### [Limb landmark coordinates]
== Segment start ==

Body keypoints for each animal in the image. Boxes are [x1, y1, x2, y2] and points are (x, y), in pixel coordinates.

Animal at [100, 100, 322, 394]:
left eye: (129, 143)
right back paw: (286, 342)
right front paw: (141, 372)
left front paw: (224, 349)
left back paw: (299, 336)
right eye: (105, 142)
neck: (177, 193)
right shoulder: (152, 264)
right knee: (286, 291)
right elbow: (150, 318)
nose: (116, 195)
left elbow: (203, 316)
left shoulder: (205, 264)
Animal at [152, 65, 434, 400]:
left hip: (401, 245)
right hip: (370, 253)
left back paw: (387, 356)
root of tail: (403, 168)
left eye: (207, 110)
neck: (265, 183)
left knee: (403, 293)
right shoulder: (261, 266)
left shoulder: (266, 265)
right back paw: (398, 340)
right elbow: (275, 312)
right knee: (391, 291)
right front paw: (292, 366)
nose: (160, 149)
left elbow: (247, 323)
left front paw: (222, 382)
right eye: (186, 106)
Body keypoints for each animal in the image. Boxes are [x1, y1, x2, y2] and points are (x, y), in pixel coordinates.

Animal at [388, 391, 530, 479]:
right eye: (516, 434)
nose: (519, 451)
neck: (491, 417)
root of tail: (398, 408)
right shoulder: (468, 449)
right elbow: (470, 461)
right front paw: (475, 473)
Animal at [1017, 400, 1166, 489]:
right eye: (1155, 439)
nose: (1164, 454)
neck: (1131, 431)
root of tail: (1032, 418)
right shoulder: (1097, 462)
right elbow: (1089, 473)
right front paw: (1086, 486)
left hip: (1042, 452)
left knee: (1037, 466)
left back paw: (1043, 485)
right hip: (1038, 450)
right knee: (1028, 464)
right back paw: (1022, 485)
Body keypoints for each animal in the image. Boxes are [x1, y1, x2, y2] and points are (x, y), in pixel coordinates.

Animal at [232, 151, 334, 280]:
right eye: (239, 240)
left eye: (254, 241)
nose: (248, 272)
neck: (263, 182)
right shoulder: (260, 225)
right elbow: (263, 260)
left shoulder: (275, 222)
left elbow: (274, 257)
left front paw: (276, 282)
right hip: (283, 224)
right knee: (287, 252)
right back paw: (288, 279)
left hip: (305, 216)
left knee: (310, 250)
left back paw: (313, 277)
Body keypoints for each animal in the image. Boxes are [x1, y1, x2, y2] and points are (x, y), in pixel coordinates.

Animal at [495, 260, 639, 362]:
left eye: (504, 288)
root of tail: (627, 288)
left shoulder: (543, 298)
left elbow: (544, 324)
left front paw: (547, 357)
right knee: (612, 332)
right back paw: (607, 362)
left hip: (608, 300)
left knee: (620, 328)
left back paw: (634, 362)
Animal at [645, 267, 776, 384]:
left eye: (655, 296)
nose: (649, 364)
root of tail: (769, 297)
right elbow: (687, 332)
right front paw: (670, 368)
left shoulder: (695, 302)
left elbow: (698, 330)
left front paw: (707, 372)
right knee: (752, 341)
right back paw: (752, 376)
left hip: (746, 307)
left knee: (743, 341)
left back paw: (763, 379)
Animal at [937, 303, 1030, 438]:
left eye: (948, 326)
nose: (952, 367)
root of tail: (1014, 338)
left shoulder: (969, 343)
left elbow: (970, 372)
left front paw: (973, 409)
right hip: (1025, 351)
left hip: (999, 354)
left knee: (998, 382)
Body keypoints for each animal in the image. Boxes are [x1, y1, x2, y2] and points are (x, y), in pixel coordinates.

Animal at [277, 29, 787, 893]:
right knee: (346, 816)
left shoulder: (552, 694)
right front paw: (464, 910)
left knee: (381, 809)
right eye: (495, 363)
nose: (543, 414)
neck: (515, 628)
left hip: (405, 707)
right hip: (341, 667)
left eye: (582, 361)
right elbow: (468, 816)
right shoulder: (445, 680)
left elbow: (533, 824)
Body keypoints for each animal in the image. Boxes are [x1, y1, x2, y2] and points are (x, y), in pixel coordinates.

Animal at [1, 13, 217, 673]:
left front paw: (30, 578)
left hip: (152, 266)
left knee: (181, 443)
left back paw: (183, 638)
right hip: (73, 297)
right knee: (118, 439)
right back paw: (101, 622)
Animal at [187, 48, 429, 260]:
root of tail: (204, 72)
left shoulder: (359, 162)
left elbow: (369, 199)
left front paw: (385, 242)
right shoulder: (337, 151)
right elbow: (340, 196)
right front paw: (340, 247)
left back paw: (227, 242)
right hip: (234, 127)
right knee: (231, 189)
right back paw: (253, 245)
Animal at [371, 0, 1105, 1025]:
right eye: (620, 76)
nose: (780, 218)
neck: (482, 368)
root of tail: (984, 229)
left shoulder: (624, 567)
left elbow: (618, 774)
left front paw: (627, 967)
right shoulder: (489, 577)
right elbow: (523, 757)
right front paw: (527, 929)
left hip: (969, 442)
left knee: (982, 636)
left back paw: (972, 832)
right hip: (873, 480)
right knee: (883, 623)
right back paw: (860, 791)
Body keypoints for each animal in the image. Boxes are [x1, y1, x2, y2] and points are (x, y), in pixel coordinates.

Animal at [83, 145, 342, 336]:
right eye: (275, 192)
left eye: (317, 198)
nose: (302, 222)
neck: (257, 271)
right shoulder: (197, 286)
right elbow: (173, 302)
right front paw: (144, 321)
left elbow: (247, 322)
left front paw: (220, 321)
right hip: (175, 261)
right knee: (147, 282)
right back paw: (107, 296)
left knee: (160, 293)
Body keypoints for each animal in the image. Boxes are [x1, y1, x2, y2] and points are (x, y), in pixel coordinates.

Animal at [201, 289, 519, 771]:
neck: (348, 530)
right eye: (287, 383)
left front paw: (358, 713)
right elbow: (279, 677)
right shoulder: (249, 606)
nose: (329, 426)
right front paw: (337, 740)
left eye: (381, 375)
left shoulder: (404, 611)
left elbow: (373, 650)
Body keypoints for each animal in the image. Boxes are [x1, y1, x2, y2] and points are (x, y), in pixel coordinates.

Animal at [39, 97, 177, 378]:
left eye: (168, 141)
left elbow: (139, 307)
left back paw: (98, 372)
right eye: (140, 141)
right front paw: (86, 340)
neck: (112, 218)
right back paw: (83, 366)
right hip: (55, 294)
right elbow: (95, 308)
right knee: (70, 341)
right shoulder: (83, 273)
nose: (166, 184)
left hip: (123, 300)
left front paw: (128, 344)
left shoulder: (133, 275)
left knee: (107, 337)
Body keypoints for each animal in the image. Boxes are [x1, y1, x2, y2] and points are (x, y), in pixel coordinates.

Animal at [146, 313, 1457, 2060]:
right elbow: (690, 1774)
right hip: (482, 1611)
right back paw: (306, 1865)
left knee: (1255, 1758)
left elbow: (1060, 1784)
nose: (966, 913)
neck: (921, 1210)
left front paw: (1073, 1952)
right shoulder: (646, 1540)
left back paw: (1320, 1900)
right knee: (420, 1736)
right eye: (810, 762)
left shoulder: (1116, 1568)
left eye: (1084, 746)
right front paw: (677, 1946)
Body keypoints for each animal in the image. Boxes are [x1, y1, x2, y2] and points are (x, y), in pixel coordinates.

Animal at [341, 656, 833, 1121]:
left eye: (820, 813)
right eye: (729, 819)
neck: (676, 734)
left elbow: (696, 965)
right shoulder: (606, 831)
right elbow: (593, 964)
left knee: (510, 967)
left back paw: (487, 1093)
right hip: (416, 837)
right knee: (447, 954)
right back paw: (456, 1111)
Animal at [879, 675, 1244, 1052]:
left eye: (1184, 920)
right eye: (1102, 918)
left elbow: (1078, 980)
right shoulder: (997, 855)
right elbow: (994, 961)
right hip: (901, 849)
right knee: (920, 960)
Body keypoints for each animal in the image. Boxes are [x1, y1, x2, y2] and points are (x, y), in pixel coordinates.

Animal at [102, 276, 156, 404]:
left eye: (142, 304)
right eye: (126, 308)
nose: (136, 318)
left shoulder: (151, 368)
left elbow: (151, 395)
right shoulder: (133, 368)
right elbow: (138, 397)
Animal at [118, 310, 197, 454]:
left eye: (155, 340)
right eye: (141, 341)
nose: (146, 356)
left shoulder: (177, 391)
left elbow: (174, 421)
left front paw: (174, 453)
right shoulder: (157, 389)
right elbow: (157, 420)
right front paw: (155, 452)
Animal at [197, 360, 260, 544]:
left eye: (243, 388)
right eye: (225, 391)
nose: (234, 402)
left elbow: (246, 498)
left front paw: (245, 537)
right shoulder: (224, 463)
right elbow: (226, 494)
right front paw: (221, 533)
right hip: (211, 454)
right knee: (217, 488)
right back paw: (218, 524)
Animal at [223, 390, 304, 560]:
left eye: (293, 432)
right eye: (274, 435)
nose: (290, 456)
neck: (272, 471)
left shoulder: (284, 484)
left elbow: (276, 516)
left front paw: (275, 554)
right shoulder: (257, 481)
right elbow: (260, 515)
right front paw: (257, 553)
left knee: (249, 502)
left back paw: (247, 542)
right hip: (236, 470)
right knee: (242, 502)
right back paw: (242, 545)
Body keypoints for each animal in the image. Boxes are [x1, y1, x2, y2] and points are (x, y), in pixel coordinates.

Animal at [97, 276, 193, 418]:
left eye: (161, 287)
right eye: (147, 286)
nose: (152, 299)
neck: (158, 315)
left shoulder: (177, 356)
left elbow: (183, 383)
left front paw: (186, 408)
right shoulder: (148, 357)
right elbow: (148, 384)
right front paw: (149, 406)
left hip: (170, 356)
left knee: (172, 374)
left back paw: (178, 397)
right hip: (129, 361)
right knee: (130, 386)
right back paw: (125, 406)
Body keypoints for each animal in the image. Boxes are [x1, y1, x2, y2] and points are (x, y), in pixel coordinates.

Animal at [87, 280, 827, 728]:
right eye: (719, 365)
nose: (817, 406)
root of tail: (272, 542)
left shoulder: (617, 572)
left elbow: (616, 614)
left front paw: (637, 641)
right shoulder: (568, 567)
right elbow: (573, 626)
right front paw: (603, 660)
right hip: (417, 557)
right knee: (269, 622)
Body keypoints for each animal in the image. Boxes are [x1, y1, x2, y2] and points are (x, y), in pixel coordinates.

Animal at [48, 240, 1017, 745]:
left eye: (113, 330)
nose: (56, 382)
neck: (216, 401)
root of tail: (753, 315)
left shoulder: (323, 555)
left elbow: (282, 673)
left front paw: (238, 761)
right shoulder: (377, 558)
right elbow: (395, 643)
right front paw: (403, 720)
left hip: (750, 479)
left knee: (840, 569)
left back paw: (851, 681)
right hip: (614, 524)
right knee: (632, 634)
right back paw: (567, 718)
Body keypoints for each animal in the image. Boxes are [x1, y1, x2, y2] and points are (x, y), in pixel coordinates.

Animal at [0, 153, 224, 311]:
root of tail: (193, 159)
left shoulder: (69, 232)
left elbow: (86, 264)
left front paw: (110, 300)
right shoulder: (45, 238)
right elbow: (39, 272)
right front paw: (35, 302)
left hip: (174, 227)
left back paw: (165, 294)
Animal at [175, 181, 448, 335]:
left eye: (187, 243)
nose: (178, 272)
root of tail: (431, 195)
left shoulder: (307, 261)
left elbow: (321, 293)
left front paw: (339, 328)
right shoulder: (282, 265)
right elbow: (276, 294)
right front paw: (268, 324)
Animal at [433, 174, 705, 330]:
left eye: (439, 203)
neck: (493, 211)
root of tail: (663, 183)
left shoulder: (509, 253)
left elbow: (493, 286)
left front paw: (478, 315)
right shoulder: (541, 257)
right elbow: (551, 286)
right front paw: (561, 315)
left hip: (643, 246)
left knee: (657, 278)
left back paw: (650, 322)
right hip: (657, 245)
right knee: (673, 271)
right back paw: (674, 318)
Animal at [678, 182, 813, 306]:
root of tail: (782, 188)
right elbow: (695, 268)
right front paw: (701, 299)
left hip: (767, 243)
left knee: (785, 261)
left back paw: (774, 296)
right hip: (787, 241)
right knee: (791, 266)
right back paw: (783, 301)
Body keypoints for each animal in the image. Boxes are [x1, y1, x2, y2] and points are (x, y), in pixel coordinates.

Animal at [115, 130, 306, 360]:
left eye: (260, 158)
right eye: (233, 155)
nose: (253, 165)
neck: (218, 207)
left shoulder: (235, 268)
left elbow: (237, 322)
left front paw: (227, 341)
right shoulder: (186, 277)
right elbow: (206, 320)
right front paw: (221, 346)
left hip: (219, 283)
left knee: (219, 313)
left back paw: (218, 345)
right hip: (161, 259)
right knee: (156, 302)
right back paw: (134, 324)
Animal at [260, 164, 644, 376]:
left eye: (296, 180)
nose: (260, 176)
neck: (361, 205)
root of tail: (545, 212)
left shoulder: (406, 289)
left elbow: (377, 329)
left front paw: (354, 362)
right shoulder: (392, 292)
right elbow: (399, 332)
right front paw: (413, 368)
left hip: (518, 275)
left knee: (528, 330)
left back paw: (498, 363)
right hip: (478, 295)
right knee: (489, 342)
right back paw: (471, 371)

== Segment end ==

### [YOUR TASK]
Once you find the line containing "left hip: (1042, 452)", stop: reproduce exactly that line and every line of the data before it, and nothing else.

### [EXPECTED OUTPUT]
Body keypoints for each animal in the image. Boxes are [x1, y1, x2, y2] and points are (x, y), in pixel coordinates.

Animal at [100, 100, 322, 394]:
left eye: (129, 143)
right back paw: (286, 342)
right front paw: (141, 372)
left front paw: (224, 349)
left back paw: (299, 336)
right eye: (105, 142)
neck: (177, 193)
right shoulder: (152, 264)
right knee: (286, 291)
right elbow: (150, 318)
nose: (116, 195)
left elbow: (203, 316)
left shoulder: (205, 264)
Animal at [152, 65, 434, 400]:
left hip: (401, 245)
right hip: (370, 253)
left back paw: (387, 356)
root of tail: (403, 168)
left eye: (207, 110)
neck: (265, 183)
left knee: (403, 293)
right shoulder: (261, 266)
left shoulder: (266, 265)
right back paw: (398, 340)
right elbow: (275, 312)
right knee: (391, 291)
right front paw: (292, 366)
nose: (160, 149)
left elbow: (247, 323)
left front paw: (222, 382)
right eye: (186, 106)
Body keypoints for each animal in the image. Boxes are [x1, y1, x2, y2] and points are (x, y), in pixel coordinates.

Animal at [388, 391, 530, 479]:
right eye: (516, 434)
nose: (519, 451)
neck: (491, 417)
root of tail: (398, 408)
right shoulder: (468, 449)
right elbow: (470, 461)
right front paw: (475, 473)
Animal at [1017, 400, 1166, 489]:
right eye: (1155, 439)
nose: (1164, 454)
neck: (1131, 431)
root of tail: (1032, 418)
right shoulder: (1097, 462)
right elbow: (1089, 473)
right front paw: (1086, 486)
left hip: (1042, 452)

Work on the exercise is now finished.